WHAT IS ASKED:
Answer these questions from the power consumption text below.
1. What TDP does the regular Athlon 64 X2 4600+ carry?
2. Which motherboard was used for the Core 2 platform?
3. Where was power consumption measured?

SELECTED PASSAGE:
+ + +
Power Consumption: Who is the king?

Intel promised us better performance per watt, lower energy consumed per instruction, and an overall serious reduction in power consumption with Conroe and its Core 2 line of processors. Compared to its NetBurst predecessors, the Core 2 lineup consumes significantly lower power - but what about compared to AMD?

This is one area that AMD is not standing still in, and just days before Intel's launch AMD managed to get us a couple of its long awaited Energy Efficient Athlon 64 X2 processors that are manufactured to target much lower TDPs than its other X2 processors. AMD sent us its Athlon 64 X2 4600+ Energy Efficient processor which carries a 65W TDP compared to 89W for the regular 4600+. The more interesting CPU is its Athlon 64 X2 3800+ Energy Efficient Small Form Factor CPU, which features an extremely low 35W rating. We've also included the 89W Athlon 64 X2s in this comparison, as well as the 125W Athlon 64 FX-62.

Cool 'n Quiet and EIST were enabled for AMD and Intel platforms respectively; power consumption was measured at the wall outlet. We used an ASUS M2NPV-VM for our AM2 platform and ASUS' P5W DH Deluxe for our Core 2 platform, but remember that power consumption will be higher with a SLI chipset on either platform. We used a single GeForce 7900 GTX, but since our power consumption tests were all done at the Windows desktop 3D performance/power consumption never came into play.
+ + +
COLLECTED MATERIAL:
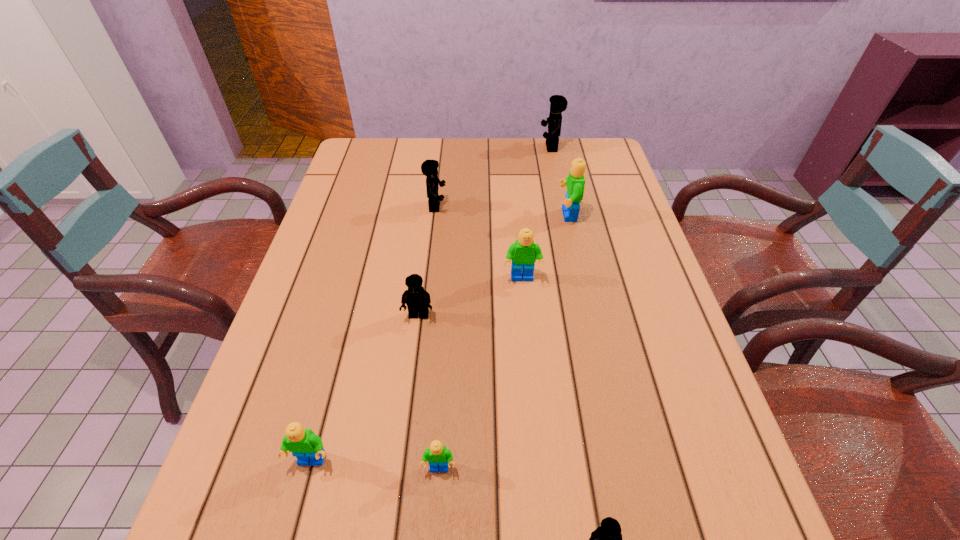
The image size is (960, 540). Find the location of `vacant position in the image that satisfies the following two spatial constraints: 1. on the face of the biggest green Lego; 2. on the face of the smallest green Lego`. vacant position in the image that satisfies the following two spatial constraints: 1. on the face of the biggest green Lego; 2. on the face of the smallest green Lego is located at coordinates (623, 469).

Find the location of a particular element. The width and height of the screenshot is (960, 540). vacant area that satisfies the following two spatial constraints: 1. on the front-facing side of the farthest Lego; 2. on the face of the leftmost object is located at coordinates (618, 461).

Locate an element on the screen. free spot that satisfies the following two spatial constraints: 1. on the face of the biggest green Lego; 2. on the face of the smallest green Lego is located at coordinates pos(623,469).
+ + +
FINISHED EXERCISE:
1. 89W
2. ASUS' P5W DH Deluxe
3. At the wall outlet